======== Information provided ========
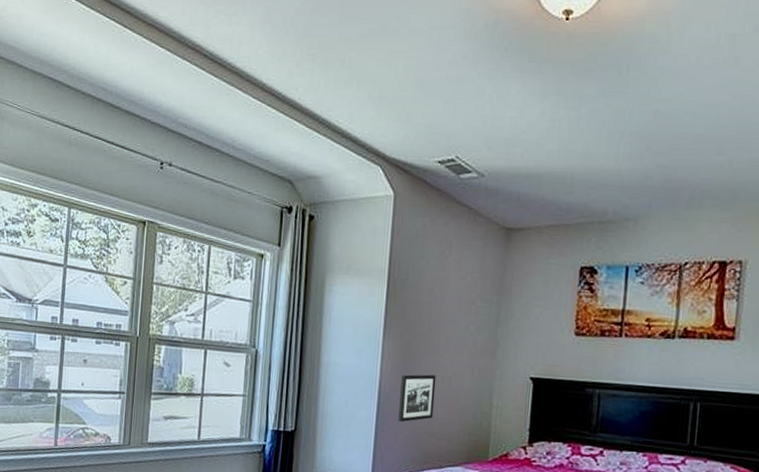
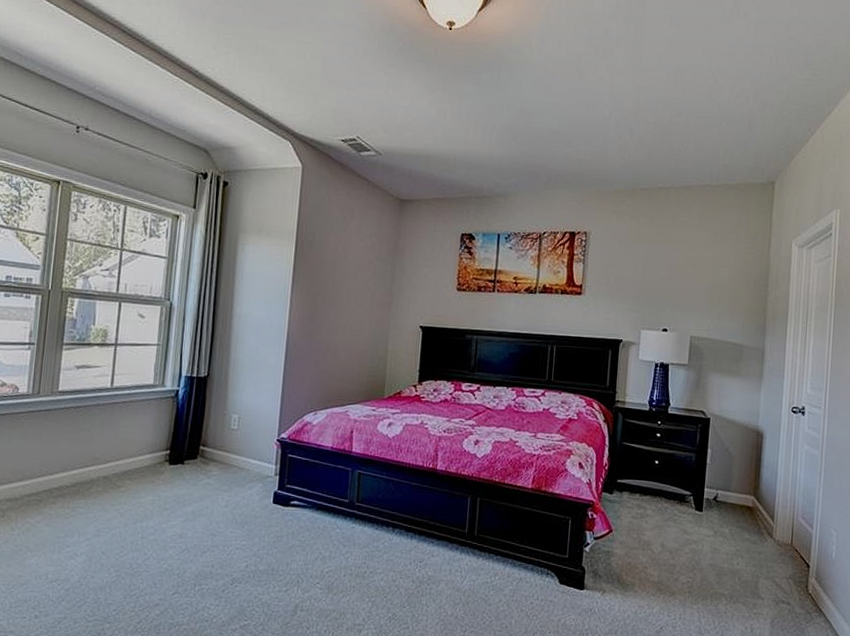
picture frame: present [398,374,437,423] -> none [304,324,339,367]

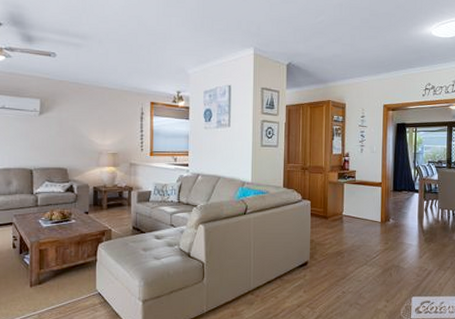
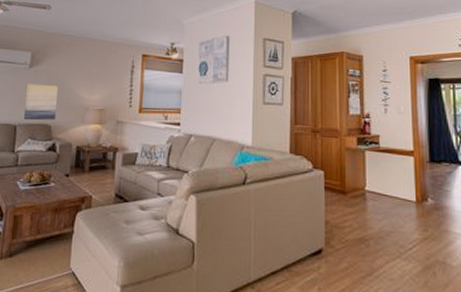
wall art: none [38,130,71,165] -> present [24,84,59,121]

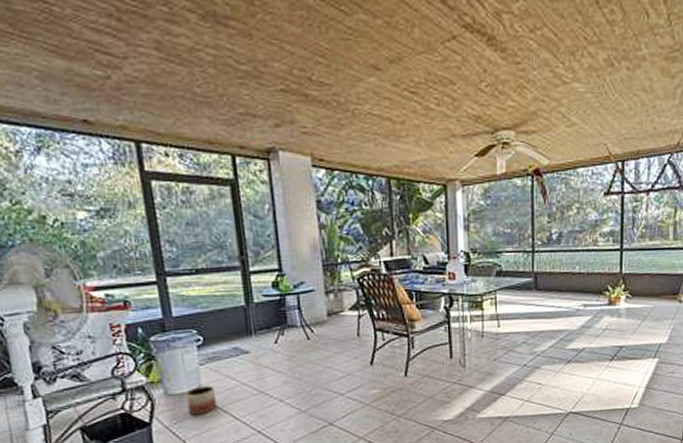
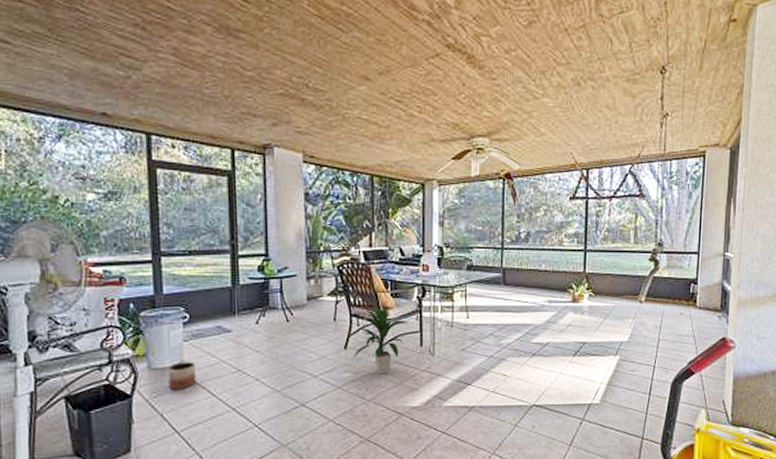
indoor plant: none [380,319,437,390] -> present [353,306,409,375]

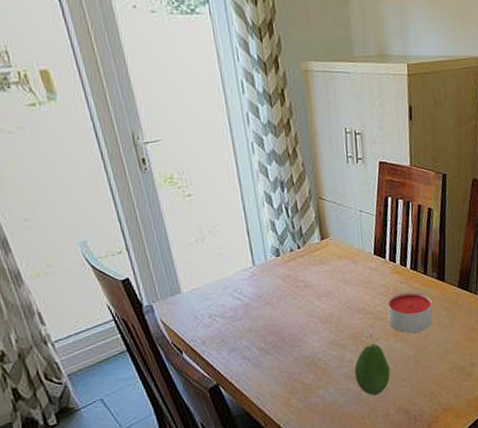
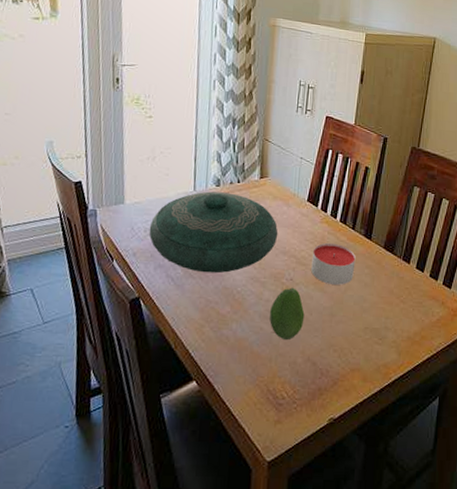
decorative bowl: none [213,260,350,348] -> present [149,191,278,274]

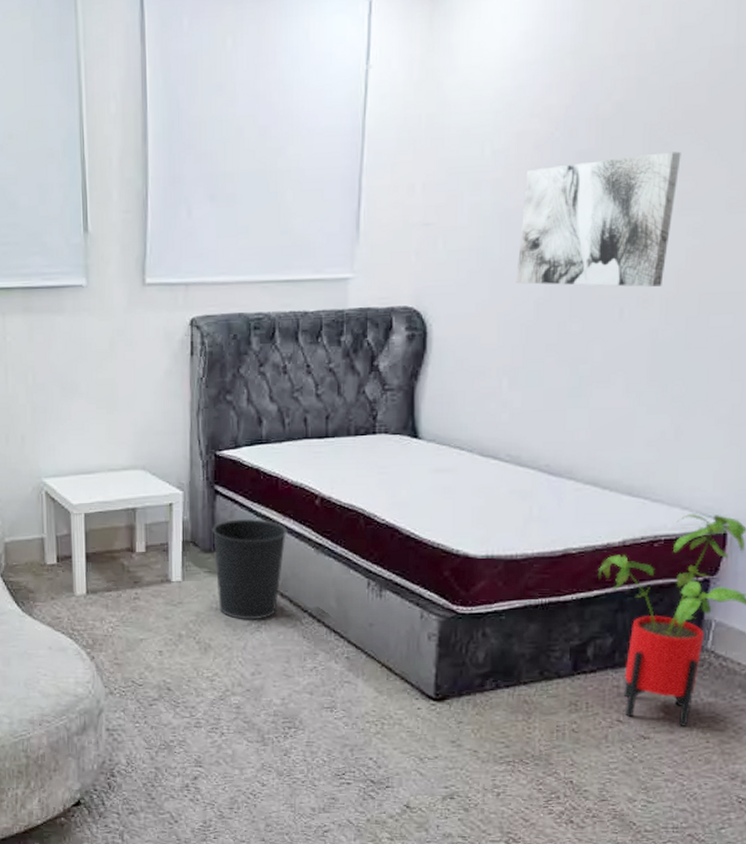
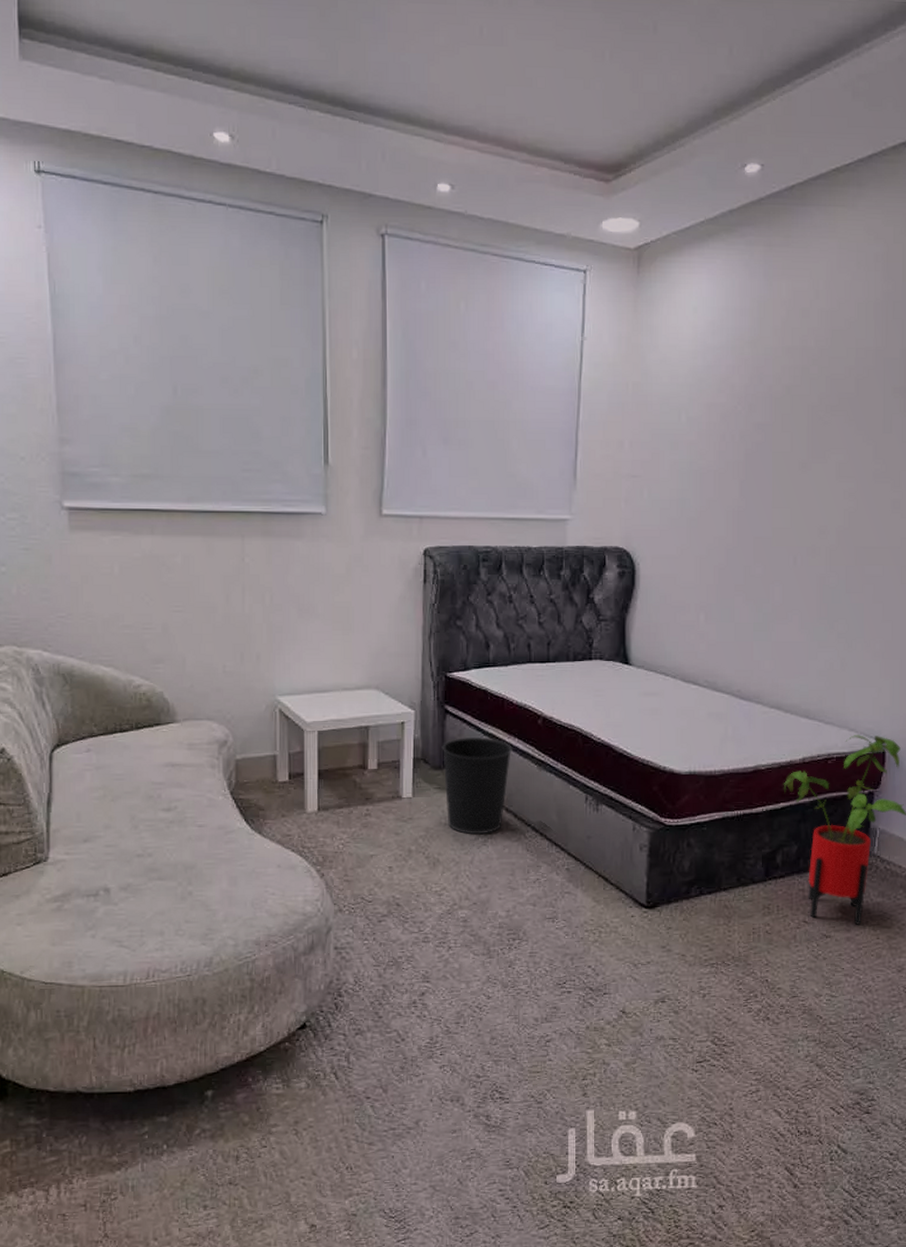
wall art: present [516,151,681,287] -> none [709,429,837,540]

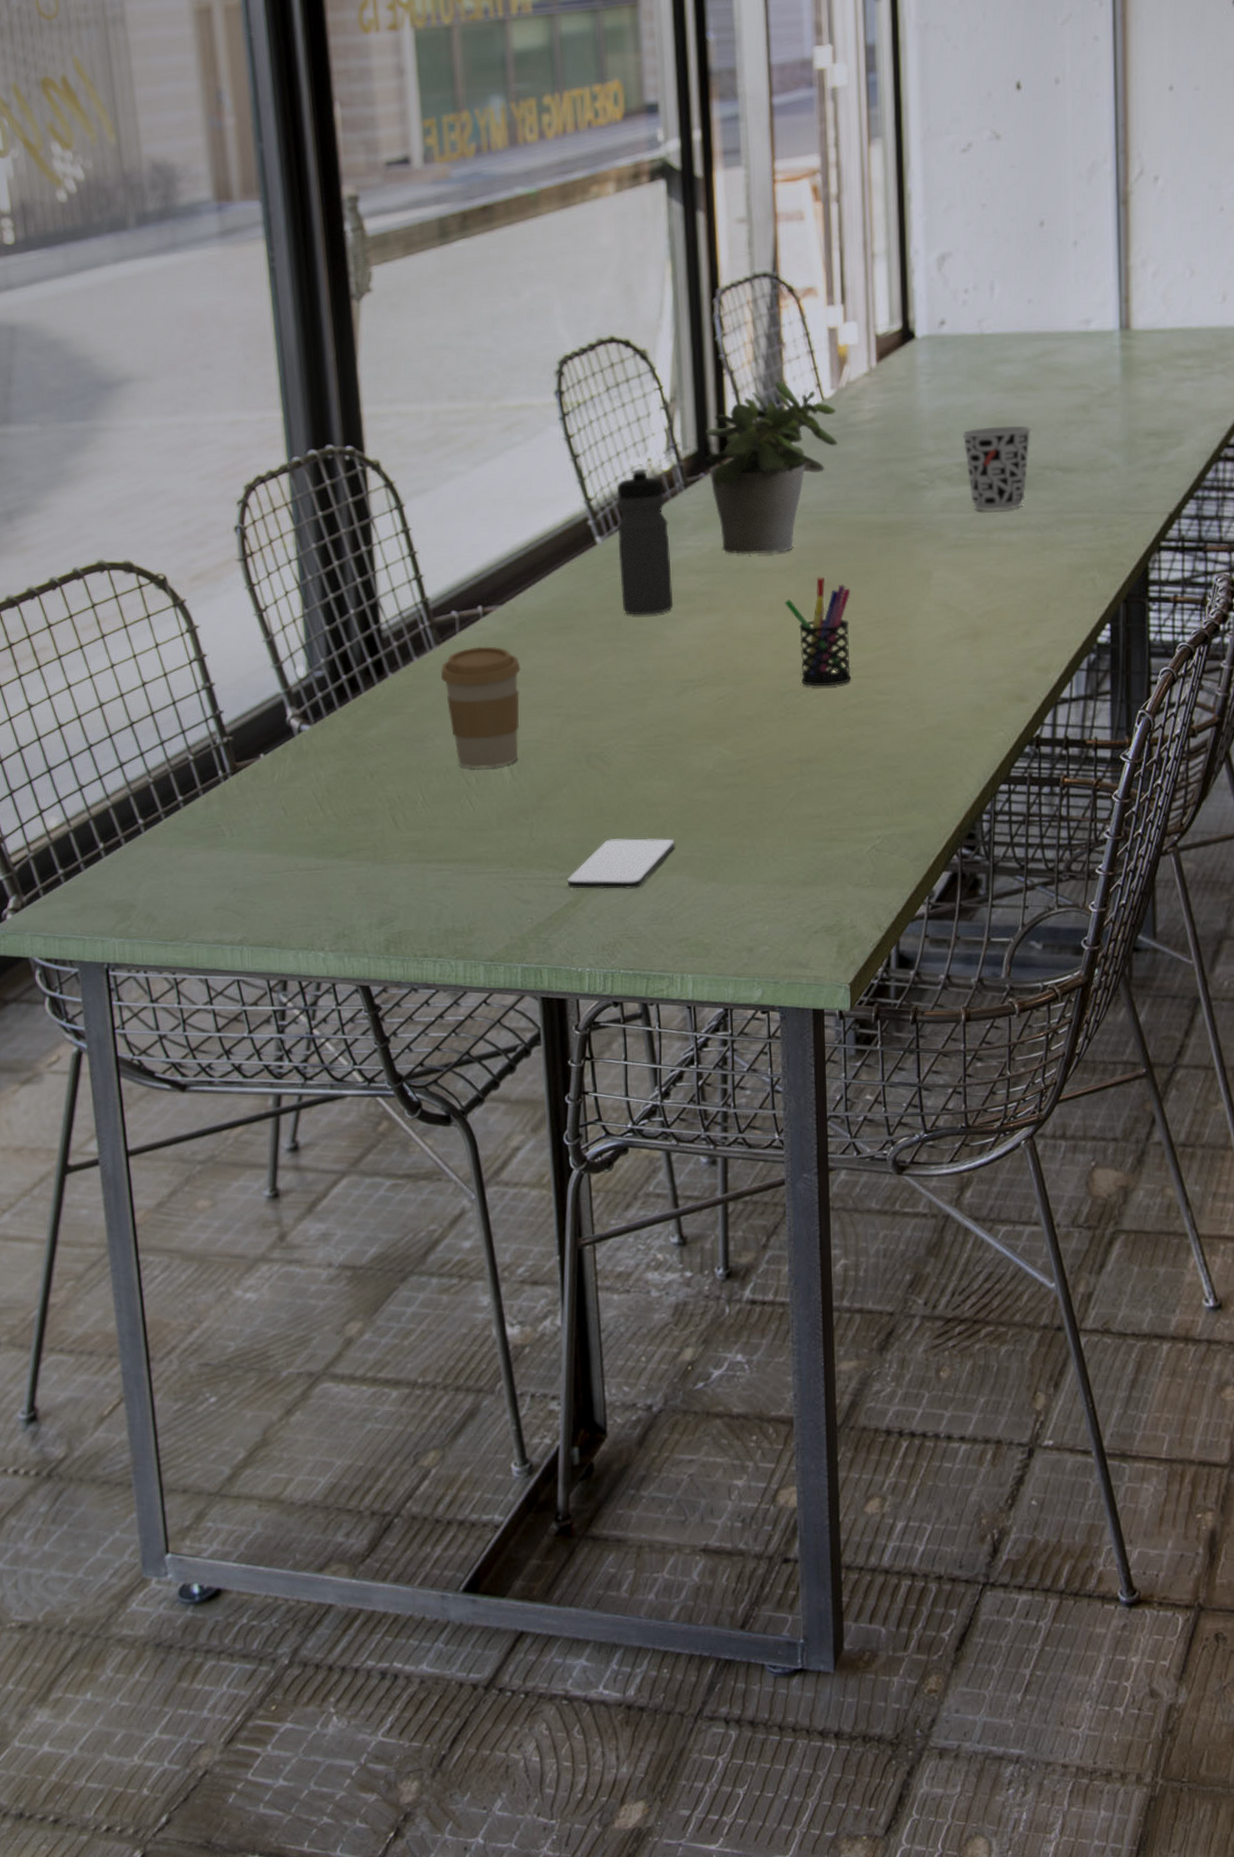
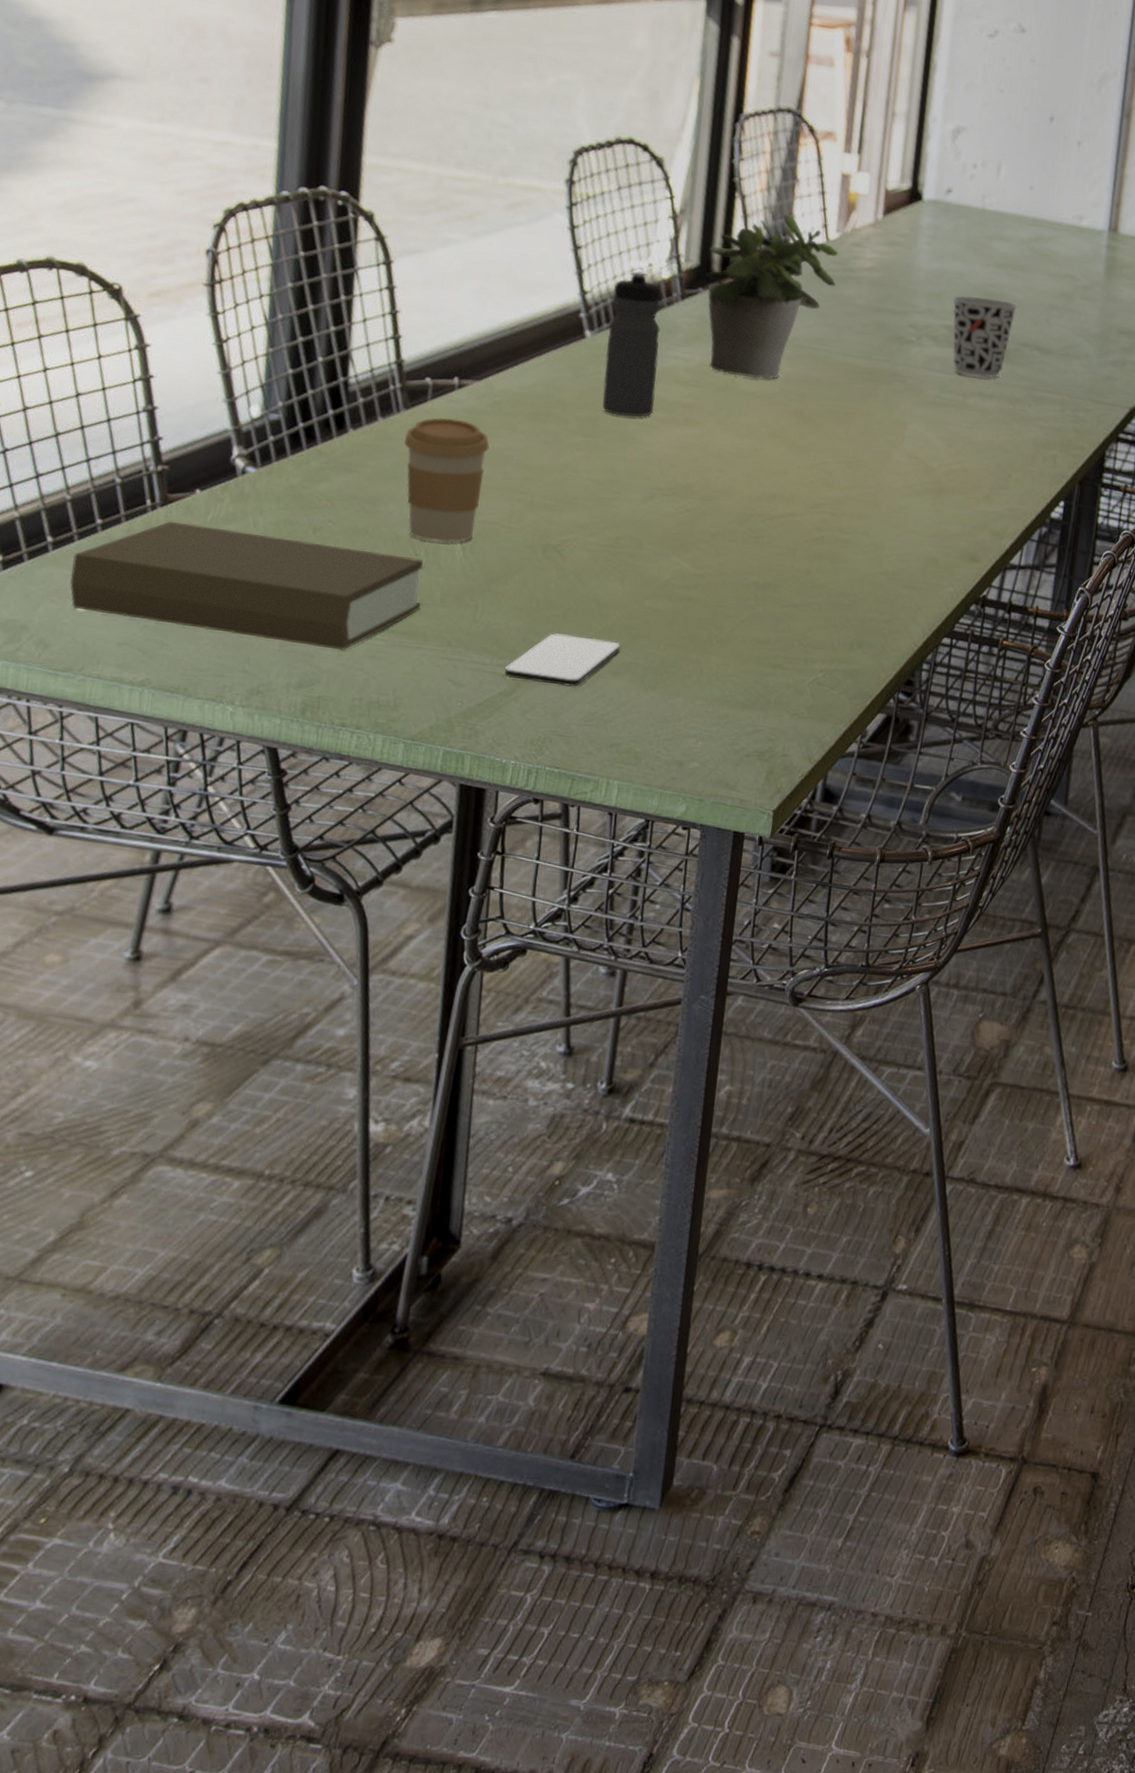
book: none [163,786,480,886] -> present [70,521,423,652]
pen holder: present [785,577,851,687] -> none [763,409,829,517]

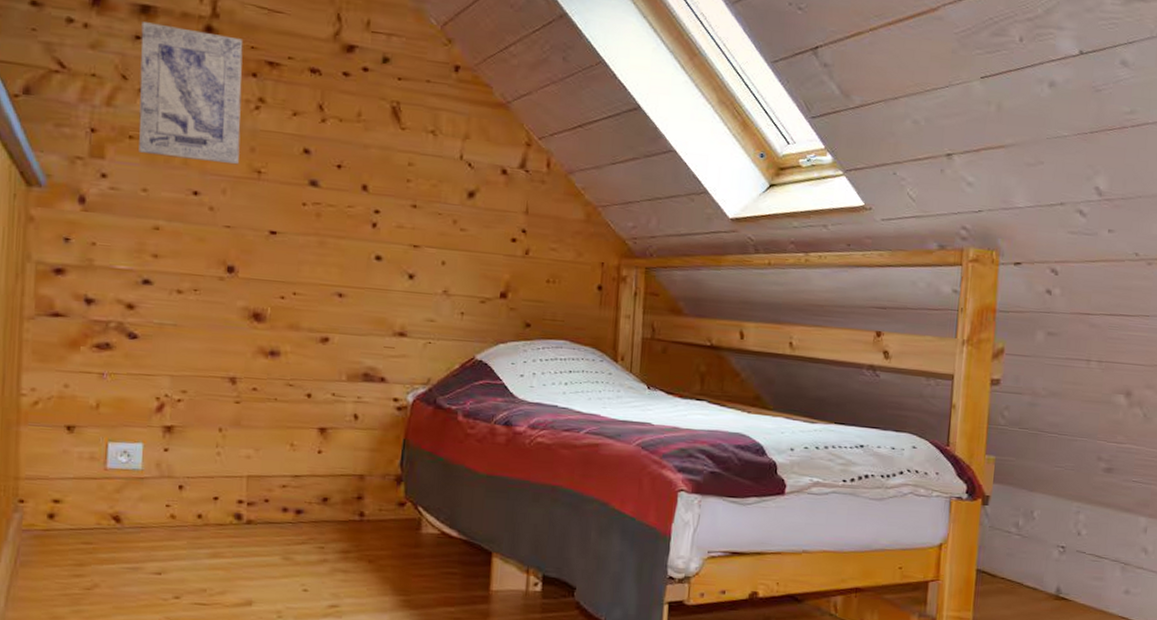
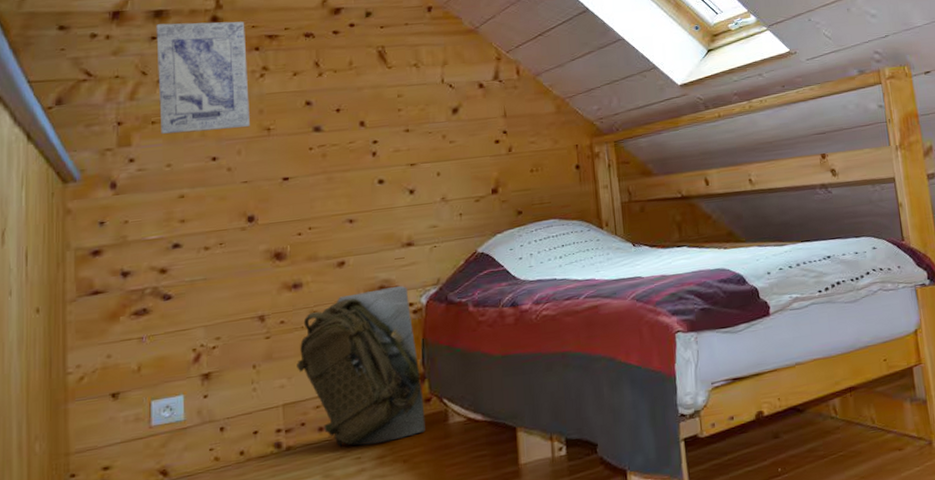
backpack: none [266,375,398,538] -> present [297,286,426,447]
========
--- What you need to do ---
Without the pictures, please output every record exactly.

--- Response area ---
picture frame: present [398,374,437,423] -> none [304,324,339,367]

wall art: none [38,130,71,165] -> present [24,84,59,121]

indoor plant: none [380,319,437,390] -> present [353,306,409,375]

decorative bowl: none [213,260,350,348] -> present [149,191,278,274]

wall art: present [516,151,681,287] -> none [709,429,837,540]

book: none [163,786,480,886] -> present [70,521,423,652]
pen holder: present [785,577,851,687] -> none [763,409,829,517]

backpack: none [266,375,398,538] -> present [297,286,426,447]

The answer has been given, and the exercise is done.